- **Data records**:
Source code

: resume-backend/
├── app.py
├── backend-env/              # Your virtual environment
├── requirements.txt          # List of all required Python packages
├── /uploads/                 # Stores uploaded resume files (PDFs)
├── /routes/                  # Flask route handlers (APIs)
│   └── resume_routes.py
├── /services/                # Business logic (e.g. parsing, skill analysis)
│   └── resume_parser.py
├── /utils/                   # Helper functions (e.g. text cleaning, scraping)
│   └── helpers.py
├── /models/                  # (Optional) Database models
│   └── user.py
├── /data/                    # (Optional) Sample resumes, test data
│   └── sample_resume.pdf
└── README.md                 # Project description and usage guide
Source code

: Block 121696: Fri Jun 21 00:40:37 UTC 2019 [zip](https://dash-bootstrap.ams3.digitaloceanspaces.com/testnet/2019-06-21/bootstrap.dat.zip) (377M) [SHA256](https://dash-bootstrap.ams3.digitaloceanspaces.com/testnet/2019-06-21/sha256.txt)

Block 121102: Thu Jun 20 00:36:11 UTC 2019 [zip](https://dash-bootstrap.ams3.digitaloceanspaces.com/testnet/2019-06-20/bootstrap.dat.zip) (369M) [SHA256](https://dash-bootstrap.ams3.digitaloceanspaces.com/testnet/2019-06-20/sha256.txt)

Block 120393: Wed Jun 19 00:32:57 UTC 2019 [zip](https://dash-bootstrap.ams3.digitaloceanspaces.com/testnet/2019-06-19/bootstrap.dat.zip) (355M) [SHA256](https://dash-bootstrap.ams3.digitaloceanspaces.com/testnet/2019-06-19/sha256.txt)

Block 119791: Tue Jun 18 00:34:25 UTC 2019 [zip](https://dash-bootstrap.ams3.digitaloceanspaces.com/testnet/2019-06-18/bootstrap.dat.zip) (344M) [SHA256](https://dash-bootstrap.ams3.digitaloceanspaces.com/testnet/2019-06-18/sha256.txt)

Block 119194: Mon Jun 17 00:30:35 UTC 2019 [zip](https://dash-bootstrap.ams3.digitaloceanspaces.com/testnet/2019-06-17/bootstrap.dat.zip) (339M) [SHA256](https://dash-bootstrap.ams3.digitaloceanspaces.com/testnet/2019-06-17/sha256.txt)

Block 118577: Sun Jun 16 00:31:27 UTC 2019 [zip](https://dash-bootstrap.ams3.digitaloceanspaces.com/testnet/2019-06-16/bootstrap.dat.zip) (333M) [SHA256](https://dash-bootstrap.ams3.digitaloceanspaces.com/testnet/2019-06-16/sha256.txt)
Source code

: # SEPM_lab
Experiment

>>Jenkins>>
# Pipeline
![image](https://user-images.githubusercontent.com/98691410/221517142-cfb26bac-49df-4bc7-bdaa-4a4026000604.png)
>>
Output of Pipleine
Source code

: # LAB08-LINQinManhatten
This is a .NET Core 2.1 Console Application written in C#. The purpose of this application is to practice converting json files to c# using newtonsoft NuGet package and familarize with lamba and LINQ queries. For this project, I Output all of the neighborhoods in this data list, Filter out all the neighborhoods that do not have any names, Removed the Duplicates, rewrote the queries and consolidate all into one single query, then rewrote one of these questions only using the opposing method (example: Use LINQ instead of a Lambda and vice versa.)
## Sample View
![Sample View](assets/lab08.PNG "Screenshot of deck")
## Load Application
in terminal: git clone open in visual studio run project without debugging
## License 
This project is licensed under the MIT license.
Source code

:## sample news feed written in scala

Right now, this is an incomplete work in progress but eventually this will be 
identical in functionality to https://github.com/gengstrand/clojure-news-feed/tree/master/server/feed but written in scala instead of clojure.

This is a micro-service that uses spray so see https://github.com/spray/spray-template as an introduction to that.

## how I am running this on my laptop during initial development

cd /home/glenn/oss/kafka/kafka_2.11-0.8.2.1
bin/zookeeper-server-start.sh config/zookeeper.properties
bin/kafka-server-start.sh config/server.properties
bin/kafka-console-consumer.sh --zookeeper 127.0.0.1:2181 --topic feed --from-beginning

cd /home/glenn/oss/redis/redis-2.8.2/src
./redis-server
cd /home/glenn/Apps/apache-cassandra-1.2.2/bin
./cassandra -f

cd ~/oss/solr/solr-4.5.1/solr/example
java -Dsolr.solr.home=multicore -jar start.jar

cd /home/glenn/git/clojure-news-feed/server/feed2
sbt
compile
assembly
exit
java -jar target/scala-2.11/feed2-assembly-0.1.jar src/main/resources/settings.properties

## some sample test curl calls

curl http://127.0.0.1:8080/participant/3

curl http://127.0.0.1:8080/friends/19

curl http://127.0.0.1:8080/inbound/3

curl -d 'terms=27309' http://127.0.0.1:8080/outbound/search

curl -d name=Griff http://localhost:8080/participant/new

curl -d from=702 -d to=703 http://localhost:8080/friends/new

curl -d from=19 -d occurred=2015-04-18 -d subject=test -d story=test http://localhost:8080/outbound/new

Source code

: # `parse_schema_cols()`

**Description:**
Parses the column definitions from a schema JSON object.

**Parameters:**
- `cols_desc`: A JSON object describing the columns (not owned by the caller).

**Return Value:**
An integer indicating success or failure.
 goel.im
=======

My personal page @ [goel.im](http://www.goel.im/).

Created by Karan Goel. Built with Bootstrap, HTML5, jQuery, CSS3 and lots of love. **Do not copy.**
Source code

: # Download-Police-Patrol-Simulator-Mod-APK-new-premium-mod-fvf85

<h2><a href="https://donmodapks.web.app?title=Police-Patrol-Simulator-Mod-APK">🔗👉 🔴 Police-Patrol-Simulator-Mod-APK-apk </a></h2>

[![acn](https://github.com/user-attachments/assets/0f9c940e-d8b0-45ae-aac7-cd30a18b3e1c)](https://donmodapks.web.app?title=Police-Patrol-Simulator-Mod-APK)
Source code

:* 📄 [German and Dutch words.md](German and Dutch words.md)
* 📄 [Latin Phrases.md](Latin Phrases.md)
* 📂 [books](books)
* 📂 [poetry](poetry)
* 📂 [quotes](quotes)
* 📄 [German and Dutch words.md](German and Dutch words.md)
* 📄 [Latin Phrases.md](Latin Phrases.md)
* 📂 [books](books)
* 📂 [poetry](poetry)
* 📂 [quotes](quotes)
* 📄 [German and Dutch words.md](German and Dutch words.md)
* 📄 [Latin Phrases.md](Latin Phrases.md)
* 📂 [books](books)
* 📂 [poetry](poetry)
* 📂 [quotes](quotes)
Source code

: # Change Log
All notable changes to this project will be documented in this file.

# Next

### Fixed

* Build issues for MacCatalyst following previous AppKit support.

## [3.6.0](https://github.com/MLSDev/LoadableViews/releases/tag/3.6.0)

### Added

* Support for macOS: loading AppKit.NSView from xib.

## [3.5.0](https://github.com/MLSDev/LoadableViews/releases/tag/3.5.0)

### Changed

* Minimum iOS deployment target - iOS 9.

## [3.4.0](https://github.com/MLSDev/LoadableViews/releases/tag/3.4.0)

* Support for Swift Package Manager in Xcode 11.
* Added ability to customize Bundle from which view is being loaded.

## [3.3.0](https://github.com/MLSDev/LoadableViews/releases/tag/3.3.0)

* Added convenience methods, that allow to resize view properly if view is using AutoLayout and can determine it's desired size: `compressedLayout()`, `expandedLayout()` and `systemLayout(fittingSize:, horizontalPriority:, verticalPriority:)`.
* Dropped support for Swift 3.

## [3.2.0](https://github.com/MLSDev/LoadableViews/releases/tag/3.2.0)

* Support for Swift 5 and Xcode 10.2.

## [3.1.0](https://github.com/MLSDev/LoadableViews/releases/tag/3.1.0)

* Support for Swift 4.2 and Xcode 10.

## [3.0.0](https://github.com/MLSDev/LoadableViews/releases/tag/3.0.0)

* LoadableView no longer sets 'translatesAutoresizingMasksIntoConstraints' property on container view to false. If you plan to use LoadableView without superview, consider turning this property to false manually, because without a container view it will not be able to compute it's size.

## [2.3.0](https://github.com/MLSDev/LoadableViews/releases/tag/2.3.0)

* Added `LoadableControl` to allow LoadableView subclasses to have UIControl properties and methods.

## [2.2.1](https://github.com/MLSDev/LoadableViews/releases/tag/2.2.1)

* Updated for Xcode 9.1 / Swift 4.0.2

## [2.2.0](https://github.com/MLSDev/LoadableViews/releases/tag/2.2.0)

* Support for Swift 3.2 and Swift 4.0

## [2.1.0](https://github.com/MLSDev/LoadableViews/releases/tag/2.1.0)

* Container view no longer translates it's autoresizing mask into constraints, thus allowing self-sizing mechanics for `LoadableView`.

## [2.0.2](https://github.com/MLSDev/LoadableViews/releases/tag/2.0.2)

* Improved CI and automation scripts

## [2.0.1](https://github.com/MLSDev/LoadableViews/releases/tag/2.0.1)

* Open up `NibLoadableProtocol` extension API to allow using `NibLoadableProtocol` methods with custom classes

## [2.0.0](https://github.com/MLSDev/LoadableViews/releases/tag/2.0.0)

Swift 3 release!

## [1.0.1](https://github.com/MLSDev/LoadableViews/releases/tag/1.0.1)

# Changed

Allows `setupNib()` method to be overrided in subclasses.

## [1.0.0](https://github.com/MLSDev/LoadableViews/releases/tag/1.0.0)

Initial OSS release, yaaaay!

- **WHAT NEEDS TO BE DONE**:
Each line of the data above that contains the word "Patrol" counts once; report the total and add nothing.

- **EXERCISE ANSWER**:
3